- Task details
Could you write out, exactly as they stand, only the lines in the listing below from the line with "exposure_s: 1/1508" to the line with "f_number: 1.8", both ends included, without the pictures?

- Records for the task
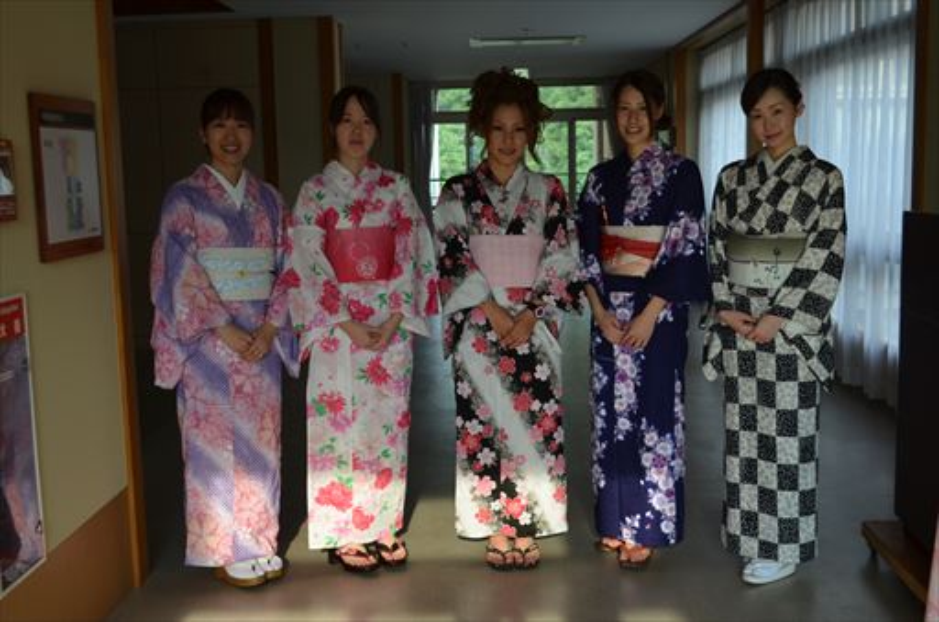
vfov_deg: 31.7
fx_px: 1093
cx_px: 470
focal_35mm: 42
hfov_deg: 46.5
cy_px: 311
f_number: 5.6
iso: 280
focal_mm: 28
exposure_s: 1/125
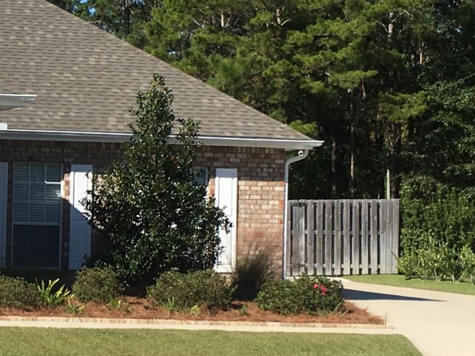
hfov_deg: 16.5
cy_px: 187
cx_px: -97
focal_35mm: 114
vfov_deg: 13.0
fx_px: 1564
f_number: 2.2
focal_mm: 4.15
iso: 25
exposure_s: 1/1508
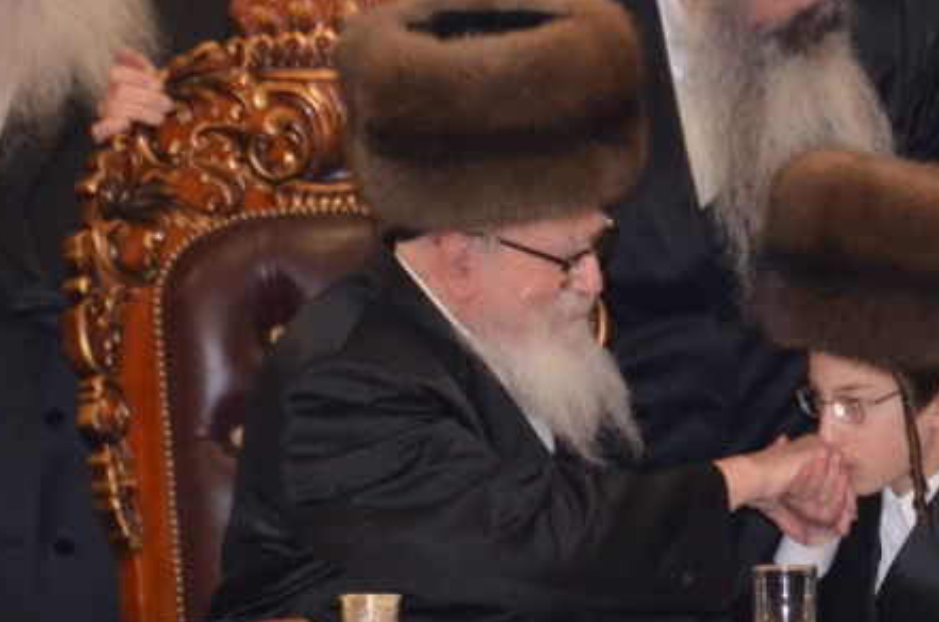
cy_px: 447
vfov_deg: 2.0
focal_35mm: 697
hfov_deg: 3.0
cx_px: 892
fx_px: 18141
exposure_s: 1/125
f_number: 5.6
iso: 800
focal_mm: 200
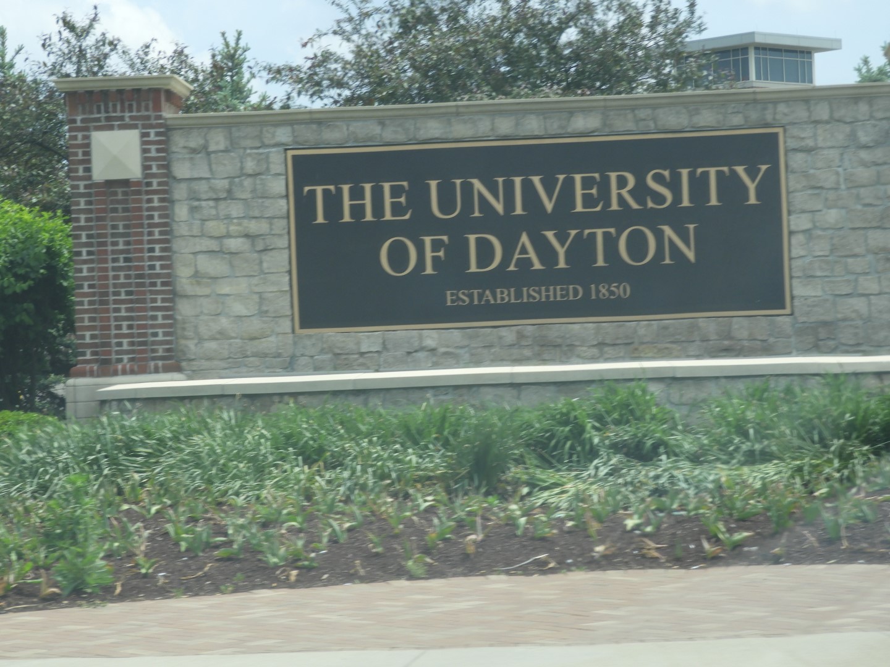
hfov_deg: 17.1
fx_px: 2957
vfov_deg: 12.9
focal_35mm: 115
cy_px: 334
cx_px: 445
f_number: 5
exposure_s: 1/400
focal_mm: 20.6
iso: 100
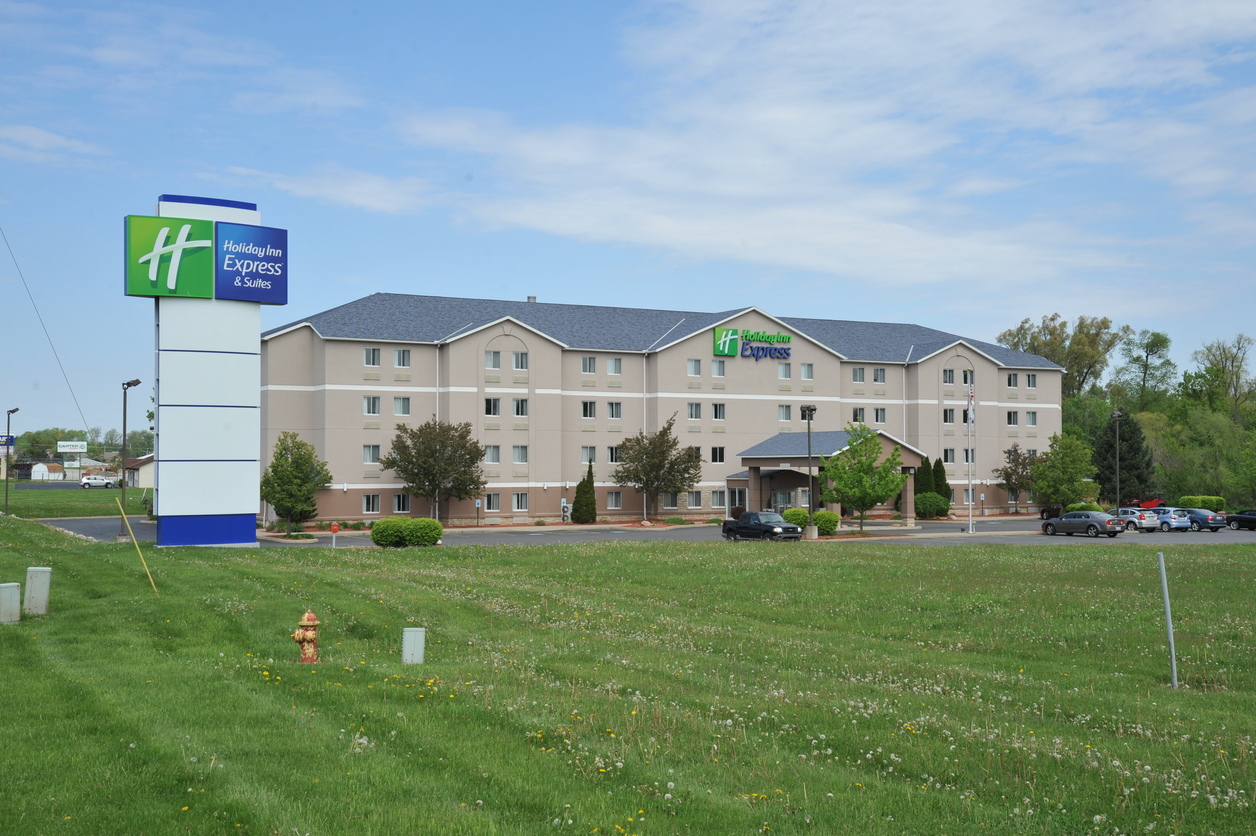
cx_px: 628
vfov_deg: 30.5
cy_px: 418
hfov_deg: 44.5
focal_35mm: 44
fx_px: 1534
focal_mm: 44
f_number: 11
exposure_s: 1/500
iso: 400
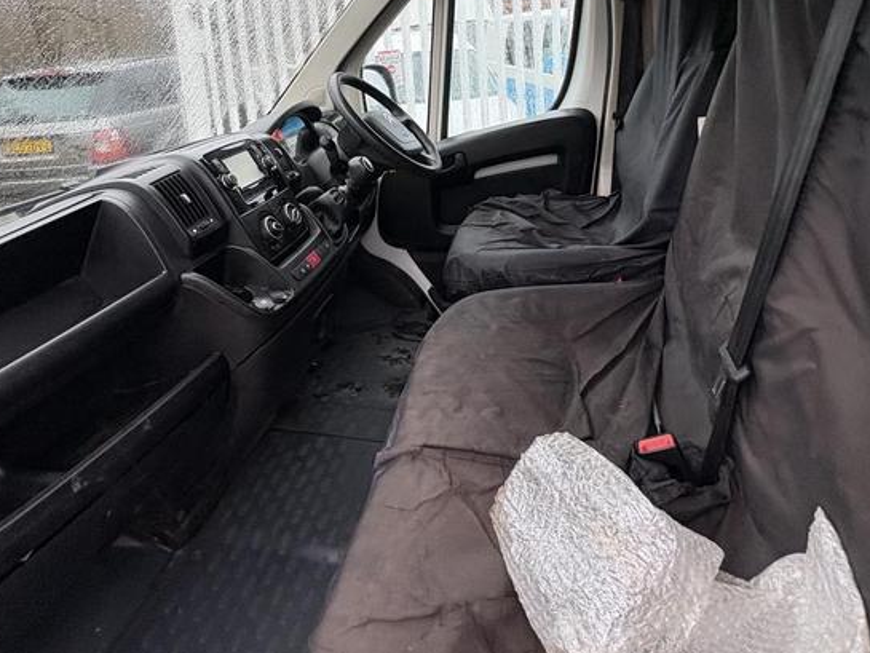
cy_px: 128
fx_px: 578
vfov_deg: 54.7
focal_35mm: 23
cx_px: 385
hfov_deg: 73.6
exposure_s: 1/99
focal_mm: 2.22
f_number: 2.2
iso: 160
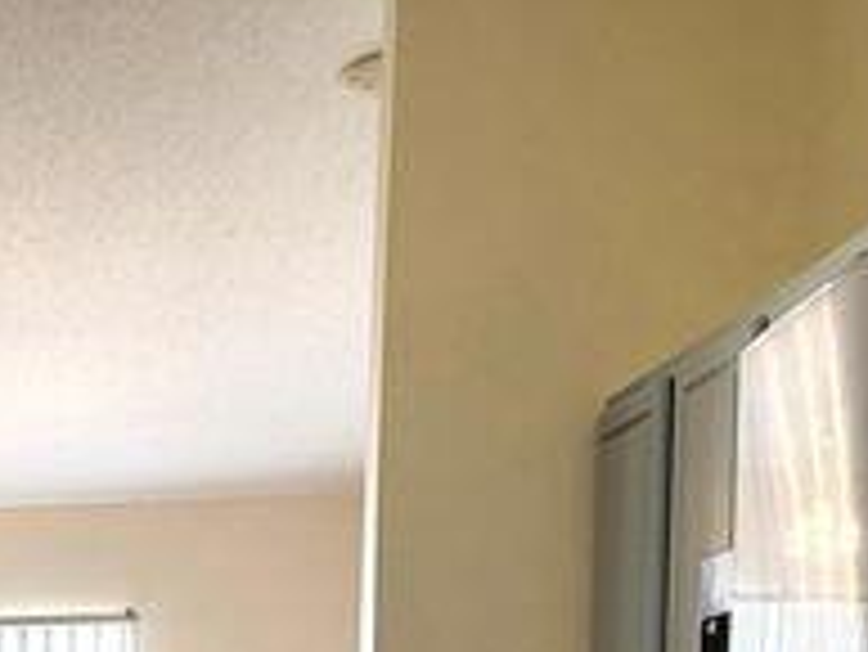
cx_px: -522
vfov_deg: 16.5
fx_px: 2083
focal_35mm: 83
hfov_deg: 19.7
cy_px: 926
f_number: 1.8
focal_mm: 7
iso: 80
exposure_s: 1/120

- Output of the task
exposure_s: 1/1508
cy_px: 447
vfov_deg: 2.0
focal_35mm: 697
hfov_deg: 3.0
cx_px: 892
fx_px: 18141
exposure_s: 1/125
f_number: 5.6
iso: 800
focal_mm: 200
hfov_deg: 17.1
fx_px: 2957
vfov_deg: 12.9
focal_35mm: 115
cy_px: 334
cx_px: 445
f_number: 5
exposure_s: 1/400
focal_mm: 20.6
iso: 100
cx_px: 628
vfov_deg: 30.5
cy_px: 418
hfov_deg: 44.5
focal_35mm: 44
fx_px: 1534
focal_mm: 44
f_number: 11
exposure_s: 1/500
iso: 400
cy_px: 128
fx_px: 578
vfov_deg: 54.7
focal_35mm: 23
cx_px: 385
hfov_deg: 73.6
exposure_s: 1/99
focal_mm: 2.22
f_number: 2.2
iso: 160
cx_px: -522
vfov_deg: 16.5
fx_px: 2083
focal_35mm: 83
hfov_deg: 19.7
cy_px: 926
f_number: 1.8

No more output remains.